I think it’s such a rewarding career and there’s so much availability out there. There are so many golf courses right now looking to fill their superintendent roles with qualified individuals so the ceiling of opportunity for women in the golf industry is boundless. Being the father of a 4-year-old daughter, I would love it if she would one day pursue agronomy. It would just be the coolest thing ever.
What advice would you give to the next generation of turf professionals?
You cannot get enough real-world experience. I tell them all if you’re going to school and they tell you that you’ve got to do one internship, every summer should be an internship. When I went to school, not only would I work in the summers and do internships, I’d go home on Christmas break and work for the local golf club and learn how to fix engines or learn how to sharpen reels. You just can’t get enough experience. You have to get the science part down and learn all the technical parts that they teach in school, but there’s not enough real-world experience. I would also tell them that tournaments are great and you should experience that and you should get to those venues. But just as much, you should go to places that are doing renovations. Learn how to do the construction side of it or re-grassing.

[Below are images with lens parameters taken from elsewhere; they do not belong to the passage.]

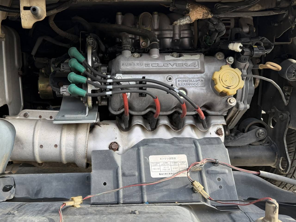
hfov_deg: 71.6
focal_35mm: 24
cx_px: 148
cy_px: 111
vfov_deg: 56.8
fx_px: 205
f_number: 1.78
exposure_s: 1/501
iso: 100
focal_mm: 6.76
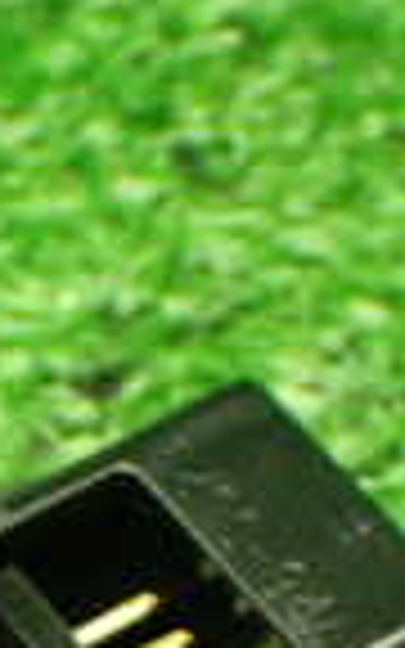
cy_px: 963
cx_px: -184
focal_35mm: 257
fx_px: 4539
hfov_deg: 5.1
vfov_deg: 8.0
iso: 800
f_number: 3.5
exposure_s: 1/60
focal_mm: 10.35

And make as many contacts as you possibly can. This business is built on that. Not too many weeks go by that the phone of a former assistant doesn’t ring looking for another job or a mentor of mine looking to replace one of their people. I’d tell them to forge relationships with not just agronomy professionals but with the general managers and golf pros because we’re all in this thing together. The strongest clubs have a good GM, a good golf professional, and a good superintendent that all work together.